Q & A: Pre- and Post-Offer Compliance Issues

01-Dec-2017

Question Corner

Pre- and Post-Offer Compliance Issues

By Jason R. Mau

Q: We are a federal contractor, and many of our positions require U.S. citizenship/permanent residency. Some of our managers want our employment application to ask whether candidates are eligible to work in the United States. Are there any legal concerns with this? We aren’t planning to ask for citizenship status. We only want to confirm that the candidates can legally work in the United States.

A:  As long as you are required by federal contract to employ eligible workers, you may make such an inquiry as the federal contract will exempt your project from the Immigration and Nationality Act prohibiting discrimination on the basis of national origin or citizenship status.  Nevertheless, your company will still need to wait until an applicant has been offered a job to request the applicable documents to confirm eligibility.  

Q: We would like to start making employment contingent on successfully passing both a drug test and a physical. Is there any legal reason we can’t require a physical?

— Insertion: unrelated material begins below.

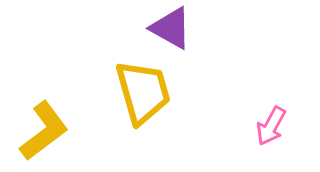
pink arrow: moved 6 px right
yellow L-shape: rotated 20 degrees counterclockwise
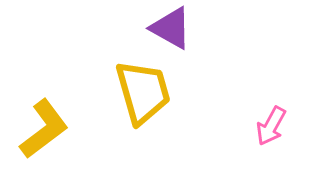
yellow L-shape: moved 2 px up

A: Typically, an employer may require a physical examination post-offer to measure performance of physical tasks. However, the Americans with Disabilities Act (ADA) prohibits physical fitness tests that include examinations that could be considered a medical examination, e.g., measuring heart rate or blood pressure.  Such a test would be considered a prohibited medical examination under the ADA.

Q: A nonexempt employee’s wages were accidentally increased $2 an hour six months ago. We have just discovered this error. The employee never came forward with the information. Can we take back the overpayment through prearranged payroll deductions?

A: Yes, if written authorization is obtained.  Under Idaho law, you are allowed to divert a portion of an employee’s wages when empowered to do so by law or the employee gives written authorization for a lawful purpose.

Q: We have surveillance cameras in our warehouse. An employee has expressed concerns that we are violating his privacy rights. Are we allowed to use the cameras?

A: Idaho law does not explicitly prohibit the use of surveillance cameras.  However, there are legal limits for the recording and distribution of the surveillance based on an employee’s expectation of privacy.  These concerns can be addressed with a written notification to the employees when the cameras are installed, or when the employee is hired after installation.